ASSIGNED TASK A – Can you rewrite the listing starting at its first line and ending at the line that contains "cu livrare rapidă", putting "avantajoase" in place of "competitive" and leaving everything else unchanged? Leave the pictures out.

#### DOCUMENT EXCERPT

The following are excerpts from Al-Rumayhi’s article
In an article titled ‘How the Arabs Appear to the Japanese,’ the head of the Kuwaiti National Council for Culture, Art, and Literature, liberal columnist Muhammad Al-Rumayhi, reviewed the book ‘The Arabs: A Japanese Point of View,’ by Japanese researcher Nobuaki Notohara. The book, which was recently published in Arabic, included criticism of societal patterns, oppression, and the absence of self-criticism in the Arab world. In his review, Al-Rumayhi presents the book as required reading for anyone interested in reform in the Arab world.
What Enabled the Japanese to Enter the New Cultural Age?
“Whenever some Arabs meet at a scientific convention and Japan is mentioned, the participants compare Japan’s revival to the yearned-for Arab revival. They say that Japan succeeded in entering the new age while at the same time preserving its social culture. Apparently, this is the majority opinion among Arab observers. It appears that this is an apologetic view or justification aimed at saying, ‘You can enter the age of modernization, globalization, and production without giving up your social heritage, the traditional political pattern, and the behavioral norms that are inappropriate for our time.’
“‘And if they are told that the Japanese entered the new age because they changed the political patterns and social behavior to which they were accustomed and because they adopted new ideas, some Arabs respond to this with amazement and denial…’
“Now a Japanese man comes along who expresses, in excellent Arabic, the opposite of what certain Arabs think. This is what Nobuaki Notohara wrote in his book. As soon as I read the book, I thought it [worthy of being] a required book for every Arab statesman who believes that reform is still possible in our Arab region.

########
#### DATA TO PROCESS

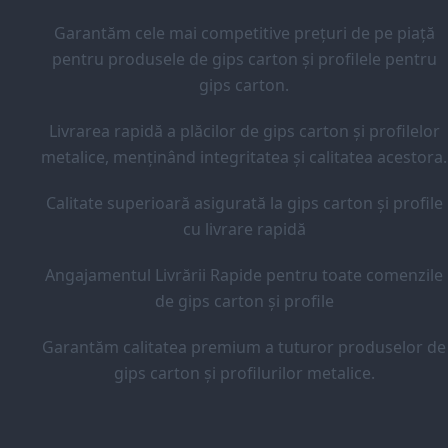
Garantăm cele mai competitive prețuri de pe piață
pentru produsele de gips carton și profilele pentru
gips carton.
Livrarea rapidă a plăcilor de gips carton și profilelor
metalice, menținând integritatea și calitatea acestora.
Calitate superioară asigurată la gips carton și profile
cu livrare rapidă
Angajamentul Livrării Rapide pentru toate comenzile
de gips carton și profile
Garantăm calitatea premium a tuturor produselor de
gips carton și profilurilor metalice.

########

ASSIGNED TASK B – From the excerpt on the Japanese view of the Arabs, print the passage starting at "The following are" and ending at "New Cultural Age?".

ANSWER AREA A –
Garantăm cele mai avantajoase prețuri de pe piață
pentru produsele de gips carton și profilele pentru
gips carton.
Livrarea rapidă a plăcilor de gips carton și profilelor
metalice, menținând integritatea și calitatea acestora.
Calitate superioară asigurată la gips carton și profile
cu livrare rapidă

ANSWER AREA B –
The following are excerpts from Al-Rumayhi’s article
In an article titled ‘How the Arabs Appear to the Japanese,’ the head of the Kuwaiti National Council for Culture, Art, and Literature, liberal columnist Muhammad Al-Rumayhi, reviewed the book ‘The Arabs: A Japanese Point of View,’ by Japanese researcher Nobuaki Notohara. The book, which was recently published in Arabic, included criticism of societal patterns, oppression, and the absence of self-criticism in the Arab world. In his review, Al-Rumayhi presents the book as required reading for anyone interested in reform in the Arab world.
What Enabled the Japanese to Enter the New Cultural Age?